Brasília, 23/10/2007 – Os dirigentes de sindicatos empresariais presentes à sessão temática sobre micros e pequenas empresas, realizada hoje no 2º Encontro Nacional da Indústria, tiveram a oportunidade de discutir os obstáculos aos pequenos empreendimentos e a Lei Geral da Micro e Pequena Empresa, sancionada no fim de 2006. Uma das principais preocupações dos debatedores foi conscientizar os participantes da necessidade de sindicatos e federações trabalharem para que sejam regulamentados os diversos pontos da nova legislação.
A sessão temática começou com uma apresentação do presidente da Federação das Indústrias do Estado do Espírito Santo (FINDES), Lucas Izoton Vieira. Ele, que também preside o Conselho Temático da Micro e Pequena Empresa da Confederação Nacional da Indústria (CNI), apresentou dados relativos ao setor e discutiu os principais entraves existentes para o crescimento das empresas de micro e pequeno porte.
Segundo Izoton, há hoje no Brasil cerca de 5 milhões de micros e pequenas empresas, sendo 600 mil do segmento industrial.
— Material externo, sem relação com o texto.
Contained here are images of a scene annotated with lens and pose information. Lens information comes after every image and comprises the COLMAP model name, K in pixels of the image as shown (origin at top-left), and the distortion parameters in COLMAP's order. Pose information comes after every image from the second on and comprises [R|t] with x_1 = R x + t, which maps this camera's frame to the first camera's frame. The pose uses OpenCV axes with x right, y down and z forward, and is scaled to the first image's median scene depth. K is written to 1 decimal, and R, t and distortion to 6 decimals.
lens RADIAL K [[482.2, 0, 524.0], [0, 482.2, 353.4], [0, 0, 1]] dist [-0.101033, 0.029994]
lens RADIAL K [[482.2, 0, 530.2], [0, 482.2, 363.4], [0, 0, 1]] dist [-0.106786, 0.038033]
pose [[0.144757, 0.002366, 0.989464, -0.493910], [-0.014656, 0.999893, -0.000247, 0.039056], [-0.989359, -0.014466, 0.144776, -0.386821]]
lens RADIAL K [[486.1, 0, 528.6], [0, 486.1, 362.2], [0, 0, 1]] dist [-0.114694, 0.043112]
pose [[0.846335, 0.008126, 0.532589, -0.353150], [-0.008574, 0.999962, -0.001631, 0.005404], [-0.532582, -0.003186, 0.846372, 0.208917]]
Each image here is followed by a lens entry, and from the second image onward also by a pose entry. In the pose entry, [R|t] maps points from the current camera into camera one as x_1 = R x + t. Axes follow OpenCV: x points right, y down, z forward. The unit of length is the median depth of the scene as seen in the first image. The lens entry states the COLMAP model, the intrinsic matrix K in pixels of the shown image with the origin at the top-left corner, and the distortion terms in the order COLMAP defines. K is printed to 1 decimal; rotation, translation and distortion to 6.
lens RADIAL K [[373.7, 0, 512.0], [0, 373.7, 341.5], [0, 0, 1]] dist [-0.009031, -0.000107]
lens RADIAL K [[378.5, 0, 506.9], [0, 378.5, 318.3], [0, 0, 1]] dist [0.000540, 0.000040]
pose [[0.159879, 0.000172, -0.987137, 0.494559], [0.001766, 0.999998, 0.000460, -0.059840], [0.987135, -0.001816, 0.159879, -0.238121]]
E de todas as indústrias do país, 98% são de micro e pequeno porte. "É um segmento de enorme importância, que ainda tem muita dificuldade em crescer e se estabelecer no mercado", destacou. "São muitos os entraves, como a alta vulnerabilidade frente a mudanças econômicas, falta de crédito, baixa capacitação de empresários e funcionários e dificuldade de acesso a informações", citou.
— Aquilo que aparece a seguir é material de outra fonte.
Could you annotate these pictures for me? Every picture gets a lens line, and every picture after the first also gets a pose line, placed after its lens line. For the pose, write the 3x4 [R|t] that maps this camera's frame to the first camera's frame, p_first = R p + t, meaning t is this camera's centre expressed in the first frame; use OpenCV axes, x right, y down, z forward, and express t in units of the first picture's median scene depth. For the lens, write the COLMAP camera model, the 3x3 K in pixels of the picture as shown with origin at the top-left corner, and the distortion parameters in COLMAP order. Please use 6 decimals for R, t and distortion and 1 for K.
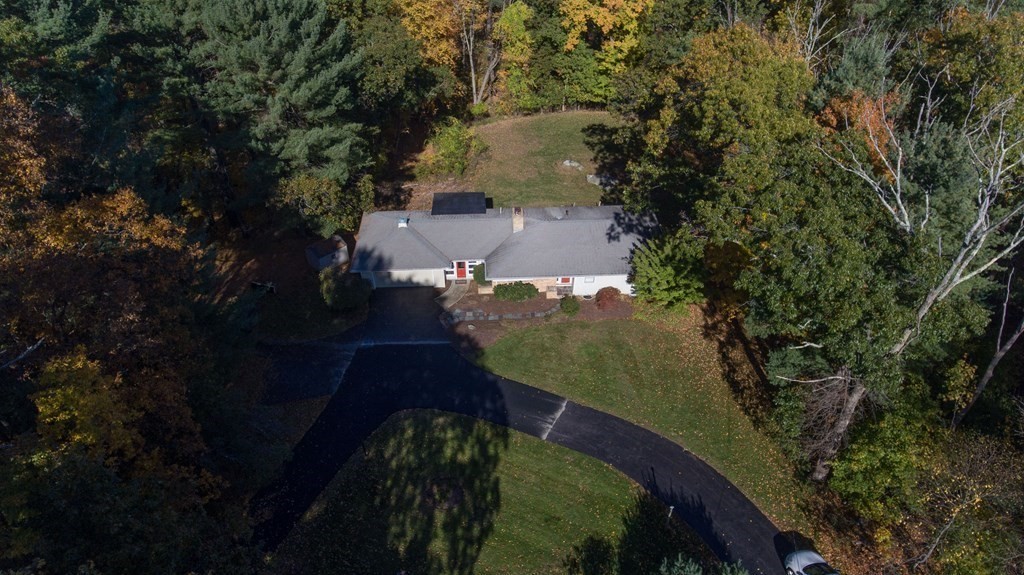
lens RADIAL K [[648.3, 0, 512.2], [0, 648.3, 285.4], [0, 0, 1]] dist [0.000100, 0.002105]
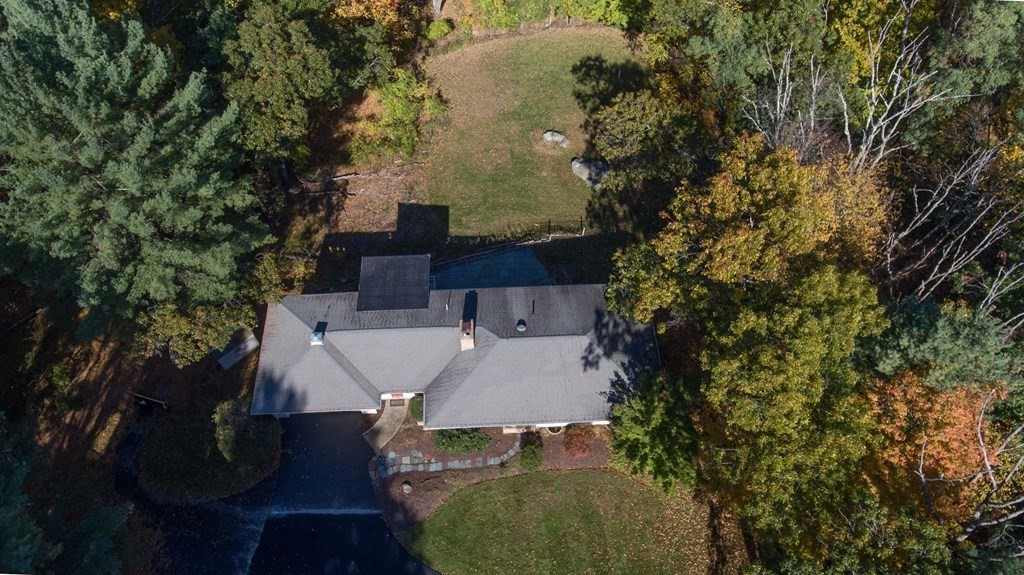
lens RADIAL K [[674.4, 0, 502.2], [0, 674.4, 329.7], [0, 0, 1]] dist [0.008250, 0.000578]
pose [[0.999914, 0.013053, 0.001405, 0.050217], [-0.012740, 0.938875, 0.344023, -0.397365], [0.003171, -0.344011, 0.938960, 0.266067]]
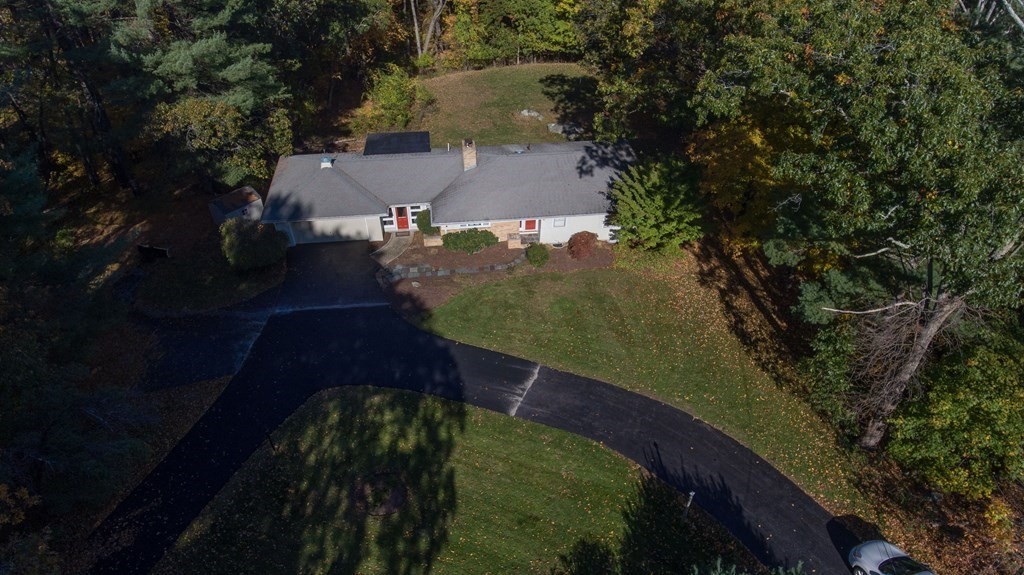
lens RADIAL K [[648.3, 0, 514.6], [0, 648.3, 284.8], [0, 0, 1]] dist [0.000100, 0.002105]
pose [[0.997125, -0.042997, 0.062392, 0.008320], [0.042598, 0.999063, 0.007705, 0.061332], [-0.062665, -0.005025, 0.998022, 0.187130]]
Alessandro Barbosa, consultor do Serviço Brasileiro de Apoio às Micro e Pequenas Empresas (Sebrae), e Renato da Fonseca, gerente-executivo da Unidade de Pesquisa, Avaliação e Desenvolvimento da CNI, apresentaram os pontos principais da Lei Geral da Micro e Pequena Empresa. "A Lei Geral é complexa e vai muito além do campo tributário. Traz benefícios em diversos outros campos, como capacitação, comércio com o governo e regras mais simples para abertura e fechamento de empresas", exemplificou Barbosa. "Para que os micros e pequenos negócios se beneficiem de fato, é preciso disseminar a informação. Esse é um trabalho que deve ser prioritário para sindicatos e federações", recomendou Barbosa.
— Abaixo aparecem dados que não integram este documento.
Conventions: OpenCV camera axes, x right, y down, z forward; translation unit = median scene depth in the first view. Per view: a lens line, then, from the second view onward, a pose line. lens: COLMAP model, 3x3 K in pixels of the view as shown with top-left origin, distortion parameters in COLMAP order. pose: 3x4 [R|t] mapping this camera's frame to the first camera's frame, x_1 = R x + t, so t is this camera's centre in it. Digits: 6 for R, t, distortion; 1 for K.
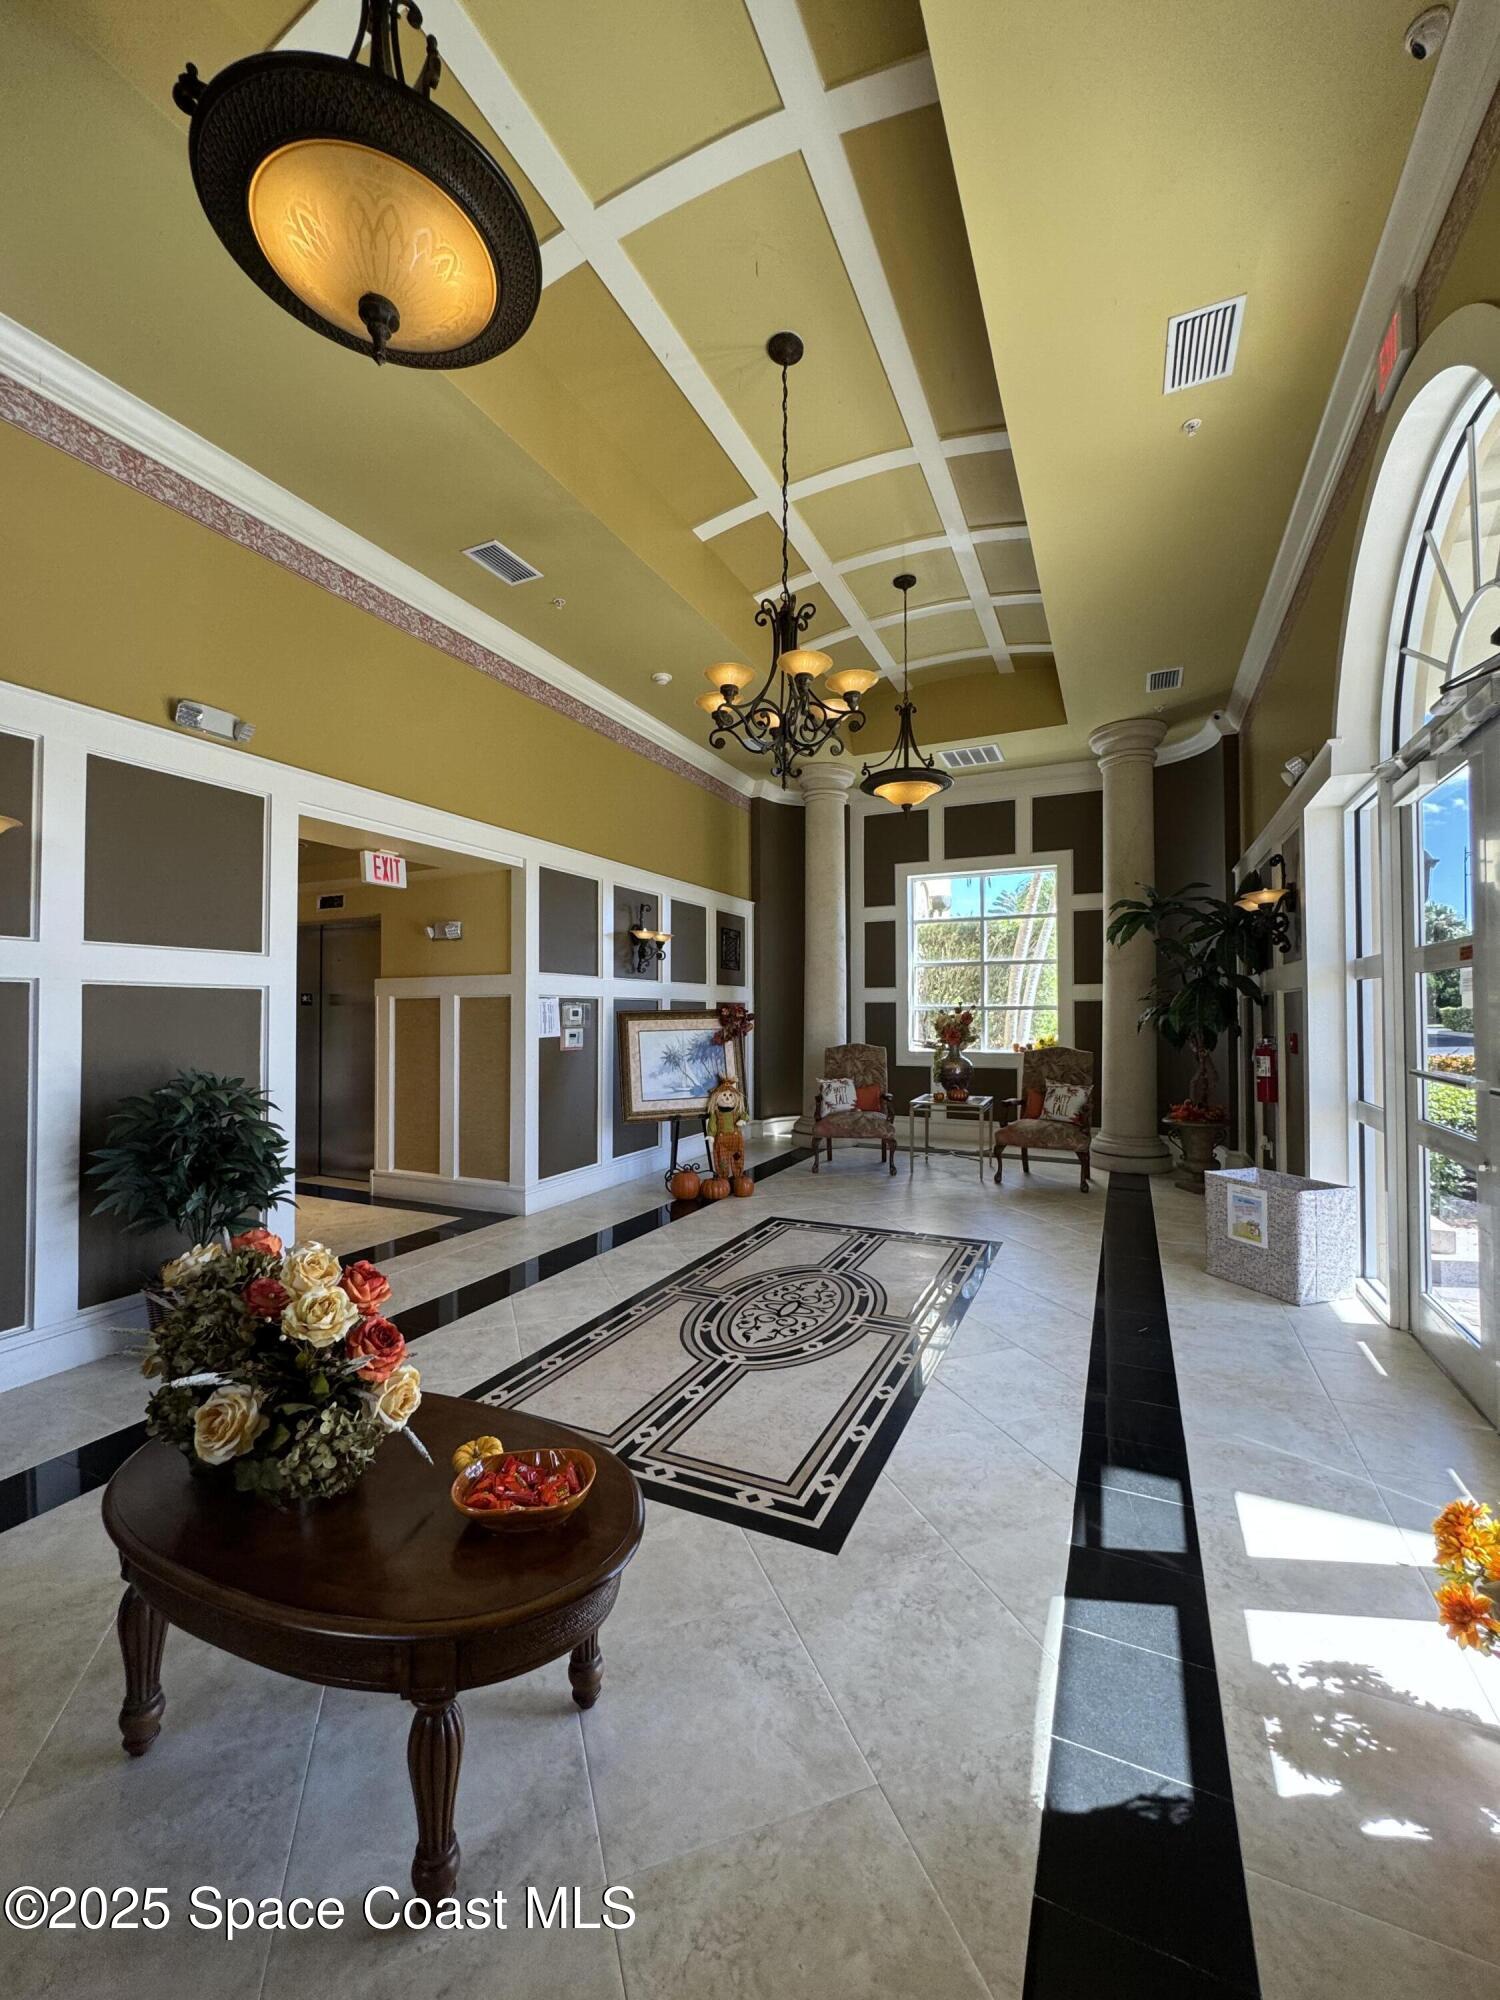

Para ele, o conhecimento da legislação é essencial para que o segmento lute pela regulamentação de diversos pontos importantes, principalmente em âmbitos estadual e municipal. Um exemplo é o Sistema Nacional de Garantia de Crédito, aprovado este ano em lei complementar. "Essa ferramenta facilitará o acesso a financiamento pelas micros e pequenas empresas, mas ainda precisa ser regulamentado pelo Banco Central. Como esse caso, existem vários", destacou.
O Simples Nacional, regime especial unificado de arrecadação de tributos e contribuições devidos pelas micros e pequenas empresas, foi um dos pontos mais discutidos na sessão temática. Renato da Fonseca, da CNI, enfatizou a importância de as empresas fazerem cálculos para saber se é interessante aderir ao Simples ou se devem continuar no regime de lucro presumido. "Cada caso é um caso. Logo o que é vantajoso para um não é obrigatoriamente para o outro. O empresário deve avaliar seus números atuais e futuros para saber o que fazer", sugeriu.